◆ **TEXT SHOWN**:
== Segment start ==
But perhaps worse than these impacts is the fact that one year later, the more than 134 million Americans who live near chemical plants and storage facilities, a disproportionate number of whom are people of color and lower-income, are still at great risk.

Map of US Chemical Manufacturing facilities. Source: EPA

The Trump EPA’s dangerous failures

During and after Hurricane Harvey, as well as Hurricanes Irma and Maria that followed, EPA failed to take important steps to protect families and neighborhoods from health threats:

  • Arkema chemical plant explosion: Neither EPA nor the Texas Commission on Environmental Quality (TCEQ) moved fast enough to monitor air quality issues at the Arkema plant when chemical drums caught fire and lids exploded. But a lack of data didn’t stop them from reassuring residents about local air quality. To date, neither TCEQ nor EPA has taken any enforcement action against Arkema, despite the violations (although the company and its CEO and plant manager have been indicted for reckless emissions of dangerous pollutants).
  • Valero refinery leak: Hundreds of families in Houston’s Manchester neighborhood may have breathed in concentrations of benzene that could have damaged their health. But neither EPA nor TCEQ tested the air there until news outlets had published independent air quality monitoring results showing high benzene readings that EDF and Air Alliance Houston paid to do (as did the city of Houston).
== Segment end ==
◆ **STUDY QUESTIONS**:
• A. According to the passage on the EPA after Hurricane Harvey, how many Americans live near chemical plants and storage facilities?
• B. Summarize the passage on the EPA after Hurricane Harvey in two sentences.
• C. Copy word for word the part of the passage on the EPA after Hurricane Harvey that opens with the words containing "The Trump EPA’s" and closes with "of dangerous pollutants).".
The items that come after this passage are separate material.

◆ **EXCERPTED DATA**:
== Segment start ==
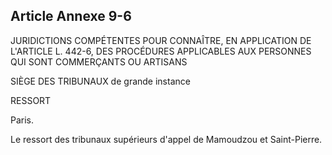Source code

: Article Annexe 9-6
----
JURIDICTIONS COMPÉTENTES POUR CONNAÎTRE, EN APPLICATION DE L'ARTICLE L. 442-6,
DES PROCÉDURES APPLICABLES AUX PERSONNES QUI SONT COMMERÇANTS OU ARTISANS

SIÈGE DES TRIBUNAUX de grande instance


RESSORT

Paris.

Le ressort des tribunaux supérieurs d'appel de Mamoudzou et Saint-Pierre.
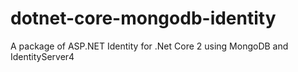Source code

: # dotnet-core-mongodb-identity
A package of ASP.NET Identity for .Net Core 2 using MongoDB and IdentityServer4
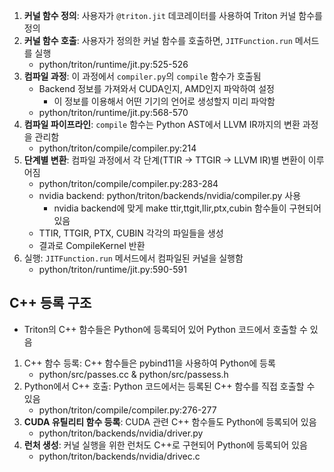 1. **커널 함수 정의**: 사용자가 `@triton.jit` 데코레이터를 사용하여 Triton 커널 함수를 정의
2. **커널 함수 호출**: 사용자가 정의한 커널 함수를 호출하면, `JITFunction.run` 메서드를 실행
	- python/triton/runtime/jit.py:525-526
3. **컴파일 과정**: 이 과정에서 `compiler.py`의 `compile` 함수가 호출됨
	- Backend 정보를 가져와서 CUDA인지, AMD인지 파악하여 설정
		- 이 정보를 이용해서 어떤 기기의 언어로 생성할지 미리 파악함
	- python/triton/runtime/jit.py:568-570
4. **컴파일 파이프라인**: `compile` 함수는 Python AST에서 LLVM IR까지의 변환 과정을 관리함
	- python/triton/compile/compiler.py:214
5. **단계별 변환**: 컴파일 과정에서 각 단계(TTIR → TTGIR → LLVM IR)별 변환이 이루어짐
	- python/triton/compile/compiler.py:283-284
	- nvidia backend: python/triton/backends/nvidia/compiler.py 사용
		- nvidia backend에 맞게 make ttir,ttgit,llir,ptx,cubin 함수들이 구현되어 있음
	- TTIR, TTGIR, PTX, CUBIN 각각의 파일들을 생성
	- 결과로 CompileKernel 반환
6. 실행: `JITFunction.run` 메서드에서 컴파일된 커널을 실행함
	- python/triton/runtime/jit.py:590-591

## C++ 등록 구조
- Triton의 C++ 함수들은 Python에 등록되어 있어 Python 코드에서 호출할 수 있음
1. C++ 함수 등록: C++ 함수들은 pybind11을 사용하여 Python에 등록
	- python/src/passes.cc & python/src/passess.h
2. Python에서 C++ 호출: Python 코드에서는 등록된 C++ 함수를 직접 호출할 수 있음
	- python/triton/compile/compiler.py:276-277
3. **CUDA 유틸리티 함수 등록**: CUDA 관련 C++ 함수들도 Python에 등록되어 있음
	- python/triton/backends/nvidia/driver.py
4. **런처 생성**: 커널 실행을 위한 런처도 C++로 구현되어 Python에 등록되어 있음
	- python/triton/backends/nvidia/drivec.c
== Segment end ==
◆ **RESULTS FOR EACH TASK**:
• A. More than 134 million Americans.

• B. One year later, the more than 134 million Americans who live near chemical plants and storage facilities are still at great risk, and a disproportionate number of them are people of color and lower-income. During and after Hurricanes Harvey, Irma and Maria, the EPA failed to protect families: it and the TCEQ were slow to monitor air at the Arkema plant fire, and they did not test the air near the Valero refinery leak until news outlets published independent results showing high benzene readings.

• C.
The Trump EPA’s dangerous failures

During and after Hurricane Harvey, as well as Hurricanes Irma and Maria that followed, EPA failed to take important steps to protect families and neighborhoods from health threats:

  • Arkema chemical plant explosion: Neither EPA nor the Texas Commission on Environmental Quality (TCEQ) moved fast enough to monitor air quality issues at the Arkema plant when chemical drums caught fire and lids exploded. But a lack of data didn’t stop them from reassuring residents about local air quality. To date, neither TCEQ nor EPA has taken any enforcement action against Arkema, despite the violations (although the company and its CEO and plant manager have been indicted for reckless emissions of dangerous pollutants).